De notre correspondante
L’ACHALASIE, décrite pour la première fois il y a plus de 300 ans, est un trouble moteur rare de l’œsophage caractérisé par une perte du péristaltisme et un défaut de relaxation du sphincter inférieur. Elle est révélée par une dysphagie, portant d’abord sur les solides puis sur les liquides. De nombreux patients ont également des régurgitations, une gène thoracique, un amaigrissement.
L’étiologie demeure mystérieuse. Il n’y a donc ni traitement curatif, ni prévention, seulement un traitement palliatif. On sait maintenant que les anomalies motrices sont dues à une perte des neurones inhibiteurs du plexus myentérique, qui résulte non pas d’un programme apoptotique ou dégénératif, mais d’une attaque inflammatoire directe des cellules T CD8 +. Quel est le facteur déclenchant ce processus inflammatoire ?
Plusieurs hypothèses ont été émises. L’achalasie pourrait être une maladie auto-immune, car certaines études, à l’exception de la plus récente, ont trouvé des anticorps. Elle pourrait aussi être déclenchée par une infection, mais les études n’ont porté que sur un petit nombre de virus et n’ont pas apporté de preuve. Ces deux hypothèses ne sont pas forcément incompatibles. Par exemple, une infection virale pourrait déclencher une achalasie auto-immune, si un antigène viral partageait des épitopes avec un antigène de l’hôte exprimé dans le système nerveux myentérique.
Le perroquet et d’autres oiseaux exotiques.
Une maladie remarquable, similaire en de nombreux points à l’achalasie humaine, a émergé chez les perroquets et d’autres oiseaux exotiques. C’est la proventriculite (ou PPD pour, en anglais, proventricular dilatation disease), un trouble de la motricité du tube digestif. Cette maladie, décrite initialement aux États-Unis en 1977, est retrouvée sur quatre continents. Elle représente aujourd’hui la principale menace pour l’aviculture des psittacidés.
Comme chez l’homme, les oiseaux atteints de PDD ont une perte du péristaltisme du tube digestif, conduisant à sa dilatation progressive et à la rétention d’aliments non digérés. De plus, et c’est peut-être l’aspect le plus important, leur système nerveux myentérique est infiltré par les lymphocytes. À la différence de l’achalasie humaine, les oiseaux déclarent, en plus, des anomalies neurologiques qui reflètent également une atteinte du système nerveux central.

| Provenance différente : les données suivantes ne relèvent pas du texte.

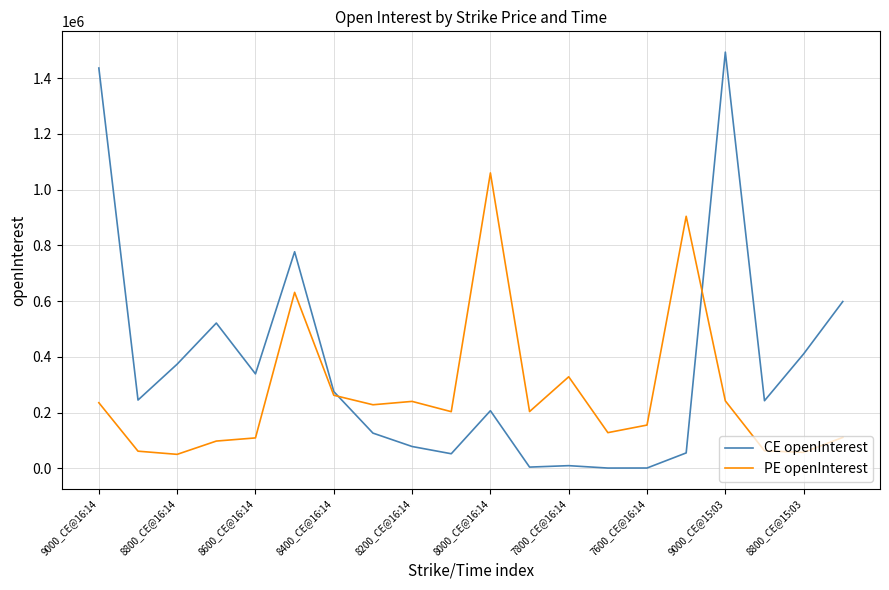

True or false: PE openInterest has more than 1 points higher than both neighbors.

True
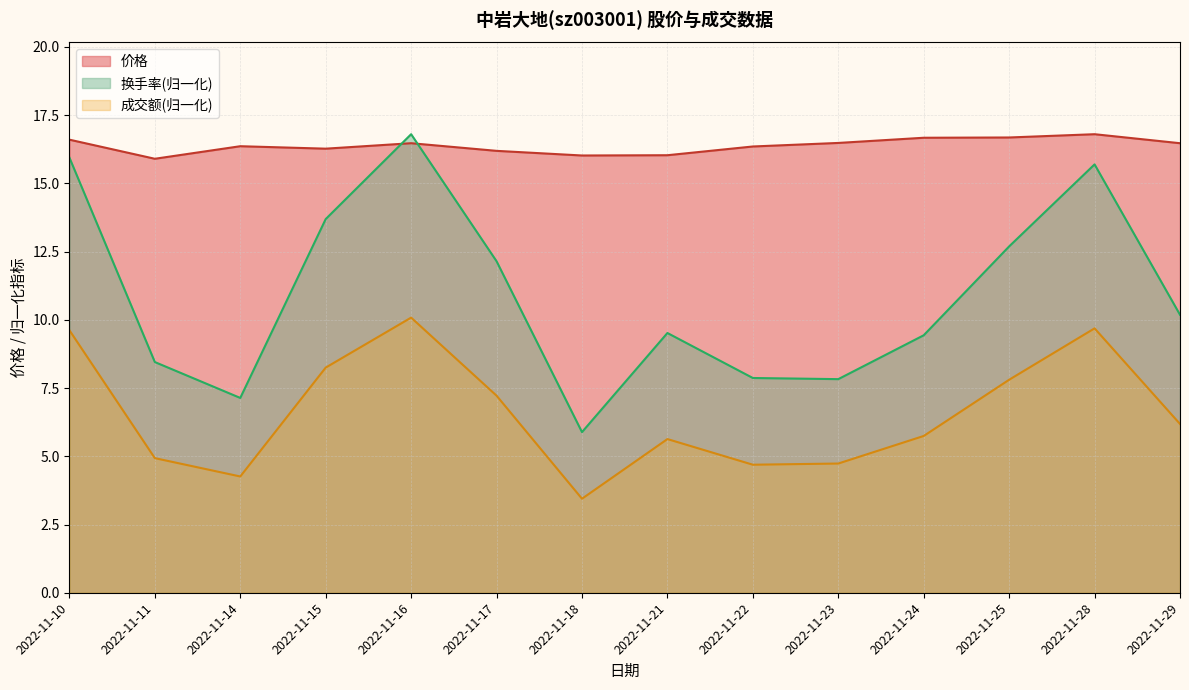

What is the average value of the 换手率 series?

10.9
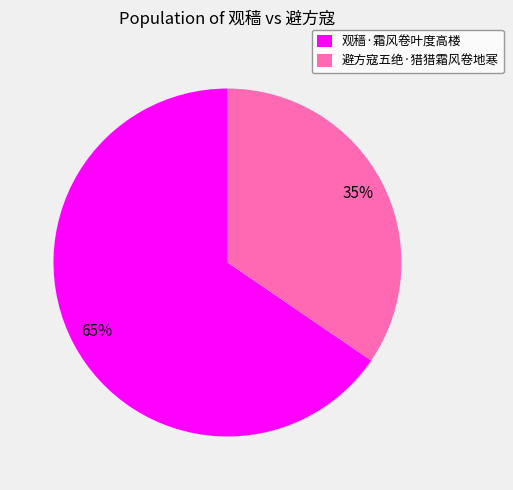

Is there a majority slice in this chart?

Yes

L’origine infectieuse de la PDD est soupçonnée depuis longtemps, étant donné sa tendance à survenir par foyers épidémiques. Mais, l’origine virale n’a été établie que tout récemment. En 2008, Don Ganem et coll. ont identifié un virus inconnu, en utilisant une puce à ADN portant les séquences hautement conservées de tous les virus connus. L’ARN extrait du tissu PDD montrait une hybridation à des séquences d’un borna virus connu pour être responsable d’une encéphalite chez les chevaux et d’autres mammifères.
Le borna virus aviaire.
Le virus identifié dans la PDD est distinct, et a été appelé borna virus aviaire (ABV). Depuis, le virus ABV a pu être cultivé in vitro et, tout récemment, son inoculation à des oiseaux a pu provoquer une PDD, établissant définitivement son rôle causal.
Quelles sont donc les implications pour l’achalasie humaine ? « Au minimum, ces découvertes indiquent que les virus peuvent déclencher une pathologie de type achalasie » estiment Don Ganem et coll. On dispose maintenant d’un premier modèle animal naturel de la dénervation myentérique inflammatoire du tube digestif, ajoutent-ils. Un modèle qui pourrait permettre d’étudier comment les virus peuvent déclencher une attaque inflammatoire sur le plexus myentérique.
Enfin, soulignent-ils, ceci devrait raviver la recherche d’agents infectieux potentiels dans l’achalasie humaine, en utilisant les nouvelles approches génomiques. De telles études sont d’ores et déjà en cours.
Ganem et coll., Science Translational Medicine, 26 mai 2010.